I find Twitter a terrific research tool: I get a lot of my information on new trends in the green, business, and  political worlds by following links. I also find it a great way to get into conversations with people I haven’t met before, some of whom are very well-connected. Often, I’ll start a conversation on Twitter and then move it to 1-to-1 e-mail.

Twitter is also a great way to get noticed by speakers: if you tweet highlights of their talks or Twitter chat presentations—and either include a designated hashtag for the event (e.g., #sustainchat ) and/or mention them by their Twitter handle (e.g., @ShelHorowitz), you’ll get on their radar. I can tell you that when someone puts @ShelHorowitz in a tweet, I go visit their profile unless it’s obvious spam, and usually follow back. And when someone at a networking event tells me he or she follows me on Twitter, I pay closer attention.

And yes, I’ve sold books, started conversations about my consulting, copywriting or speaking, and attended networking events that I learned about on Twitter.

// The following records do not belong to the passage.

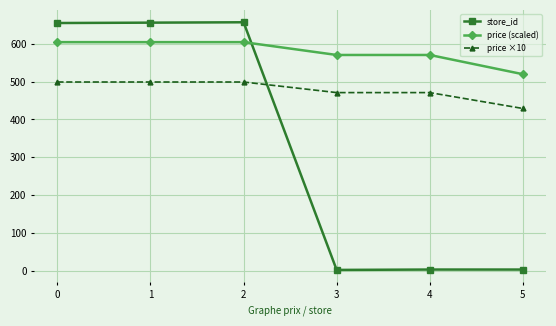

Count the price ×10 values in the range 471 to 499.

5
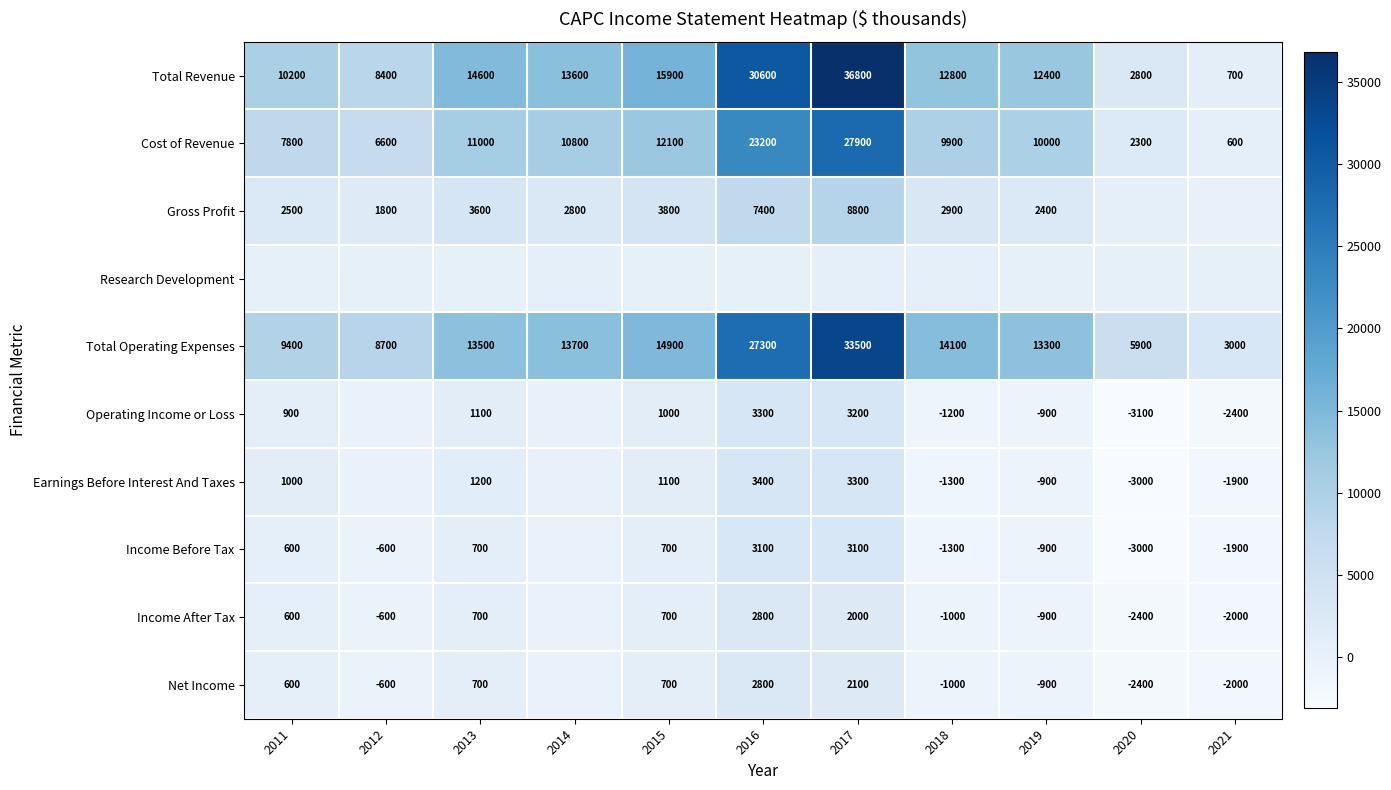

What is the difference between the Operating Income or Loss values at 2021 and 2011?

3300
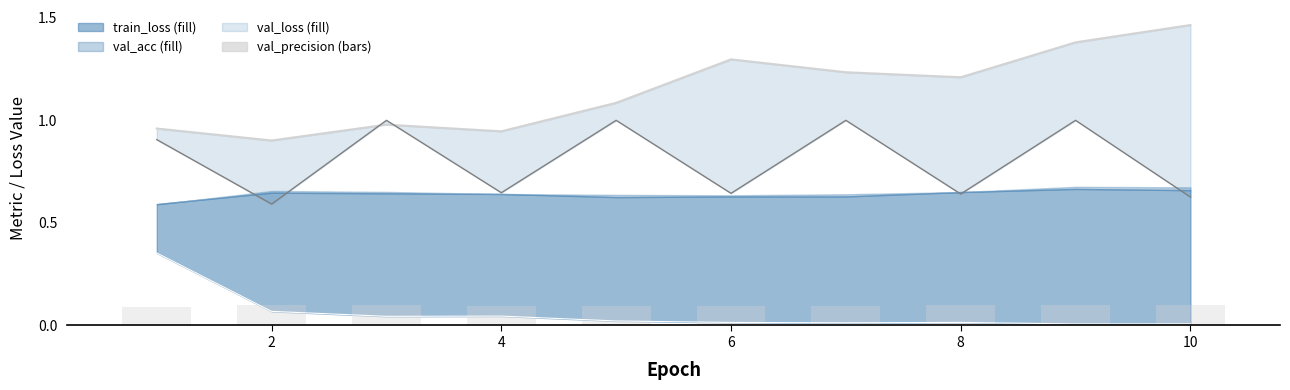

Reading left to right, transcribe all the data shown in this chart.

val_loss line: 1.0	0.9	1.0	0.9	1.1	1.3	1.2	1.2	1.4	1.5
train_recall: 0.9	0.6	1.0	0.6	1.0	0.6	1.0	0.6	1.0	0.6
train_loss line: 0.4	0.1	0.0	0.0	0.0	0.0	0.0	0.0	0.0	0.0
val_precision: 0.1	0.1	0.1	0.1	0.1	0.1	0.1	0.1	0.1	0.1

This is the first of a three-part series. Next month, what you can tweet, and in May, what Twitter is NOT

Another Recommended Book: Become an Award Winning Company

Become an Award Winning Company: 7 Steps to Unlock The Million Dollar Secret Every Entrepreneur Needs to Know, by Matt Shoup (Shoup Consulting, 2012)

It sounds like a thin premise for a marketing book: go out and win some awards. After all, I cover the subject in just a few pages in some of my own books on marketing. In one of my books, winning awards shares a chapter on credibility building with getting endorsements and reviews.

But breaking a process down step by step is often a worthy endeavor, and in this case Shoup provides good food for thought.

The bulk of the book is devoted to the good things that can happen to an award-winning company that understands how to leverage and market those awards (including a bunch of interviews with CEOs of award-winning companies about the specific ways their achievement helped their business). A smallish section at the end goes through the how-to of actually winning awards. I might have reversed both placement and proportion, but maybe that’s because I do have a very clear understanding of the benefits already (and have won quite a few awards over the years).

Shoup himself sums up the case for winning awards nicely and succinctly on page 171: “As an award-winning company, you are going to be able to go out and attain massive success, exposure, credibility, free PR, and more business.” And a lot of the book shows how he and the CEOs he profiles have done just that.

More than the specifics, where this book really shines is in three consistent approaches to the success mindset:

1. To win awards, you must achieve excellence: base your company in high integrity, wow your customers, and establish a culture that drives the best people to join your staff and succeed with you.
2. This excellence allows you to thrive in economic downturns (he has a great rant on this) and to set and achieve goals a lot more easily.
3. Success doesn’t just happen to you; you go out and make it happen, and that means when you do win awards, it’s up to you to extract the maximum possible benefit from them in your marketing.

That last is important. Used properly, awards let you de-commoditize your business, get away from the tire-kickers and bargain hunters, and establish the value of working with an excellent company and being wiling to pay for it.

One thing that puzzles me: Shoup apparently gave no thought to becoming an award-winning *author.* The cover and interior design are amateurish, and the book would have benefited from one more edit (with someone who understands when a phrase like “award winning” should or should not take a hyphen). It would have been easy enough to spend a few hundred bucks more on a better production and then enter some good awards for the book, especially if he wants to build up the coaching and speaking parts of his own business (his primary line of work is running a house painting company).